Kritische Stimmen einiger Kandidaten für die Kommunalwahl
Einer der Kandidaten der FDP für den Steinburger Kreistag, Tobias Rückerl, spricht sich auch dafür aus, Betroffene rechtzeitig in den Planungsprozess mit einzubeziehen. "Unnötige Härten sind zu vermeiden und die Bedenken der Betroffenen müssen ernst genommen, Lösungen gemeinsam erarbeitet werden", betont Tobias Rückerl.
Reinhard Zimmermann von der AfD hält den Leitungsausbau für unnötig. "Deshalb fordert die AfD, zu einer sicheren Stromversorgung mit Kernkraft-, Kohle- und Gaskraftwerken zurückzukehren, wobei die alternativen Energien sicher die Stromversorgung ergänzen können", erklärt er. Der Netzausbau ist nach Ansicht von Reinhard Zimmermann wirtschaftlich unsinnig und belastet die Bürger mit zusätzlichen Netzentgelten.
Der Spitzenkandidat der Bürgerliste Steinburg, Carsten Fürst, fordert, dass Leitungen bevorzugt entlang der bereits vorhandenen Infrastruktur geführt werden und möglichst umweltverträglich gebaut werden sollen. "Die sich aus der regionalen Stromerzeugung ergebenden Standortvorteile wollen wir für Neuansiedlungen moderner Industriebetriebe nutzen", sagt Carsten Fürst weiter.

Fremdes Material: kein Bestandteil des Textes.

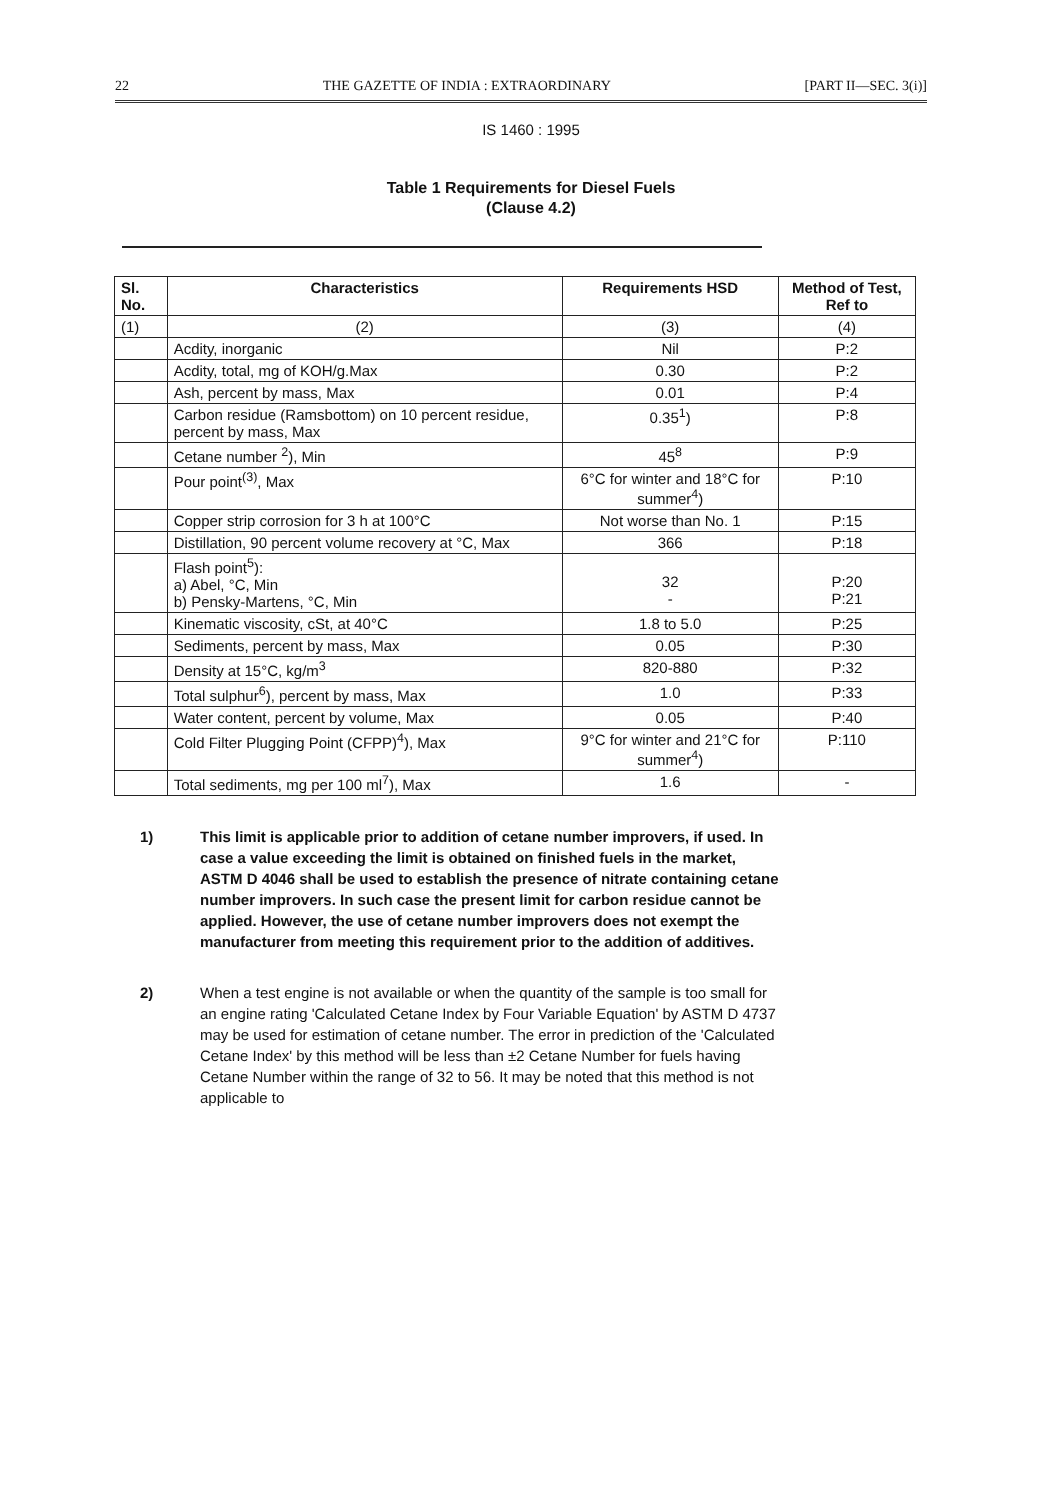22 THE GAZETTE OF INDIA : EXTRAORDINARY [PART II—SEC. 3(i)]
IS 1460 : 1995
Table 1 Requirements for Diesel Fuels
(Clause 4.2)
| Sl. No. | Characteristics | Requirements HSD | Method of Test, Ref to |
| --- | --- | --- | --- |
| (1) | (2) | (3) | (4) |
| | Acdity, inorganic | Nil | P:2 |
| | Acdity, total, mg of KOH/g.Max | 0.30 | P:2 |
| | Ash, percent by mass, Max | 0.01 | P:4 |
| | Carbon residue (Ramsbottom) on 10 percent residue, percent by mass, Max | 0.35<sup>1</sup>) | P:8 |
| | Cetane number <sup>2</sup>), Min | 45<sup>8</sup> | P:9 |
| | Pour point<sup>(3)</sup>, Max | 6°C for winter and 18°C for summer<sup>4</sup>) | P:10 |
| | Copper strip corrosion for 3 h at 100°C | Not worse than No. 1 | P:15 |
| | Distillation, 90 percent volume recovery at °C, Max | 366 | P:18 |
| | Flash point<sup>5</sup>): a) Abel, °C, Min b) Pensky-Martens, °C, Min | 32 - | P:20 P:21 |
| | Kinematic viscosity, cSt, at 40°C | 1.8 to 5.0 | P:25 |
| | Sediments, percent by mass, Max | 0.05 | P:30 |
| | Density at 15°C, kg/m<sup>3</sup> | 820-880 | P:32 |
| | Total sulphur<sup>6</sup>), percent by mass, Max | 1.0 | P:33 |
| | Water content, percent by volume, Max | 0.05 | P:40 |
| | Cold Filter Plugging Point (CFPP)<sup>4</sup>), Max | 9°C for winter and 21°C for summer<sup>4</sup>) | P:110 |
| | Total sediments, mg per 100 ml<sup>7</sup>), Max | 1.6 | - |
1) This limit is applicable prior to addition of cetane number improvers, if used. In case a value exceeding the limit is obtained on finished fuels in the market, ASTM D 4046 shall be used to establish the presence of nitrate containing cetane number improvers. In such case the present limit for carbon residue cannot be applied. However, the use of cetane number improvers does not exempt the manufacturer from meeting this requirement prior to the addition of additives.
2) When a test engine is not available or when the quantity of the sample is too small for an engine rating 'Calculated Cetane Index by Four Variable Equation' by ASTM D 4737 may be used for estimation of cetane number. The error in prediction of the 'Calculated Cetane Index' by this method will be less than ±2 Cetane Number for fuels having Cetane Number within the range of 32 to 56. It may be noted that this method is not applicable to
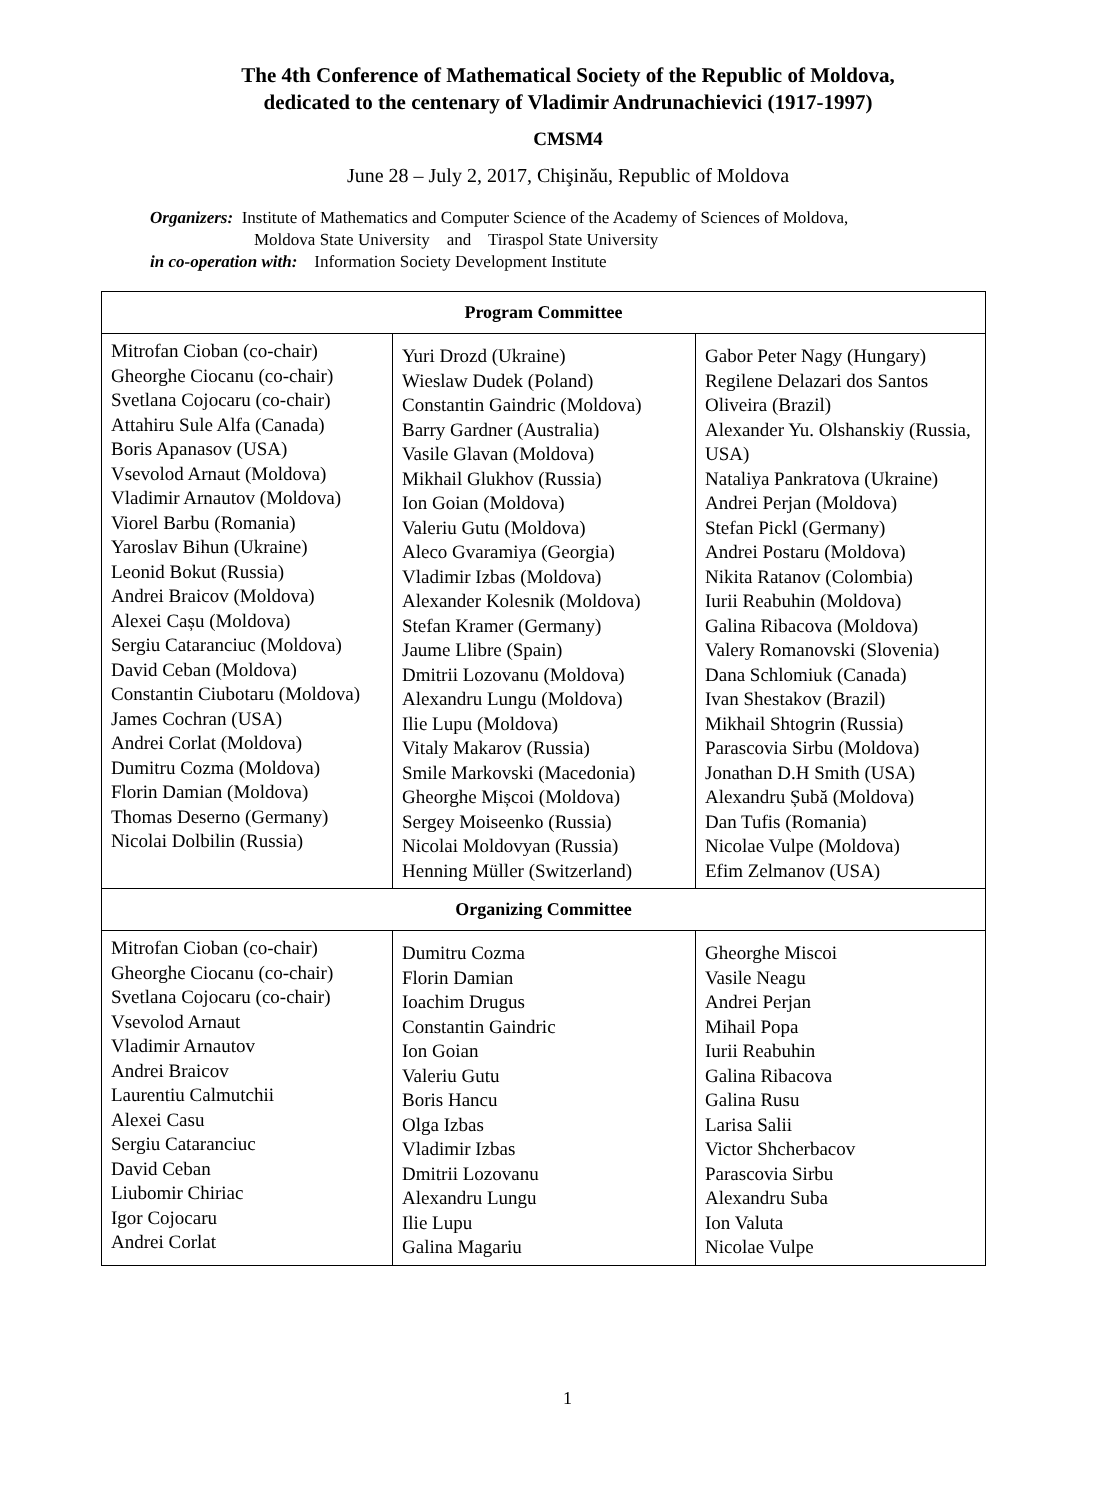The 4th Conference of Mathematical Society of the Republic of Moldova,
dedicated to the centenary of Vladimir Andrunachievici (1917-1997)
CMSM4
June 28 – July 2, 2017, Chişinău, Republic of Moldova
Organizers: Institute of Mathematics and Computer Science of the Academy of Sciences of Moldova,
Moldova State University and Tiraspol State University
in co-operation with: Information Society Development Institute
| Program Committee | | |
| --- | --- | --- |
| Mitrofan Cioban (co-chair) Gheorghe Ciocanu (co-chair) Svetlana Cojocaru (co-chair) Attahiru Sule Alfa (Canada) Boris Apanasov (USA) Vsevolod Arnaut (Moldova) Vladimir Arnautov (Moldova) Viorel Barbu (Romania) Yaroslav Bihun (Ukraine) Leonid Bokut (Russia) Andrei Braicov (Moldova) Alexei Cașu (Moldova) Sergiu Cataranciuc (Moldova) David Ceban (Moldova) Constantin Ciubotaru (Moldova) James Cochran (USA) Andrei Corlat (Moldova) Dumitru Cozma (Moldova) Florin Damian (Moldova) Thomas Deserno (Germany) Nicolai Dolbilin (Russia) | Yuri Drozd (Ukraine) Wieslaw Dudek (Poland) Constantin Gaindric (Moldova) Barry Gardner (Australia) Vasile Glavan (Moldova) Mikhail Glukhov (Russia) Ion Goian (Moldova) Valeriu Gutu (Moldova) Aleco Gvaramiya (Georgia) Vladimir Izbas (Moldova) Alexander Kolesnik (Moldova) Stefan Kramer (Germany) Jaume Llibre (Spain) Dmitrii Lozovanu (Moldova) Alexandru Lungu (Moldova) Ilie Lupu (Moldova) Vitaly Makarov (Russia) Smile Markovski (Macedonia) Gheorghe Mișcoi (Moldova) Sergey Moiseenko (Russia) Nicolai Moldovyan (Russia) Henning Müller (Switzerland) | Gabor Peter Nagy (Hungary) Regilene Delazari dos Santos Oliveira (Brazil) Alexander Yu. Olshanskiy (Russia, USA) Nataliya Pankratova (Ukraine) Andrei Perjan (Moldova) Stefan Pickl (Germany) Andrei Postaru (Moldova) Nikita Ratanov (Colombia) Iurii Reabuhin (Moldova) Galina Ribacova (Moldova) Valery Romanovski (Slovenia) Dana Schlomiuk (Canada) Ivan Shestakov (Brazil) Mikhail Shtogrin (Russia) Parascovia Sirbu (Moldova) Jonathan D.H Smith (USA) Alexandru Șubă (Moldova) Dan Tufis (Romania) Nicolae Vulpe (Moldova) Efim Zelmanov (USA) |
| Organizing Committee | | |
| Mitrofan Cioban (co-chair) Gheorghe Ciocanu (co-chair) Svetlana Cojocaru (co-chair) Vsevolod Arnaut Vladimir Arnautov Andrei Braicov Laurentiu Calmutchii Alexei Casu Sergiu Cataranciuc David Ceban Liubomir Chiriac Igor Cojocaru Andrei Corlat | Dumitru Cozma Florin Damian Ioachim Drugus Constantin Gaindric Ion Goian Valeriu Gutu Boris Hancu Olga Izbas Vladimir Izbas Dmitrii Lozovanu Alexandru Lungu Ilie Lupu Galina Magariu | Gheorghe Miscoi Vasile Neagu Andrei Perjan Mihail Popa Iurii Reabuhin Galina Ribacova Galina Rusu Larisa Salii Victor Shcherbacov Parascovia Sirbu Alexandru Suba Ion Valuta Nicolae Vulpe |
1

Bei Bürgerbeteiligung noch Luft nach oben
Fest steht: Der Kreis Steinburg spielt alleine wegen seiner geographischen Lage eine wichtige Rolle als "Durchleitungsregion" grüner Energien. Wenn der Stromnetzausbau hier scheitert, kann kein grüner Strom aus den Windkraftanlagen Nordfrieslands und Dithmarschens in die Verbrauchszentren nach Süddeutschland fließen. Im Zuge dessen fordert Landwirt Lukas Schwartkop: "Ich würde mir wünschen, dass Projekte für die Zukunft stärker im Dialog mit den Landeigentümern und auch den Bürgern vor Ort stattfindet." Dass mehr Stromleitungen für die Energiewende gebaut werden müssen, dafür hat auch er Verständnis.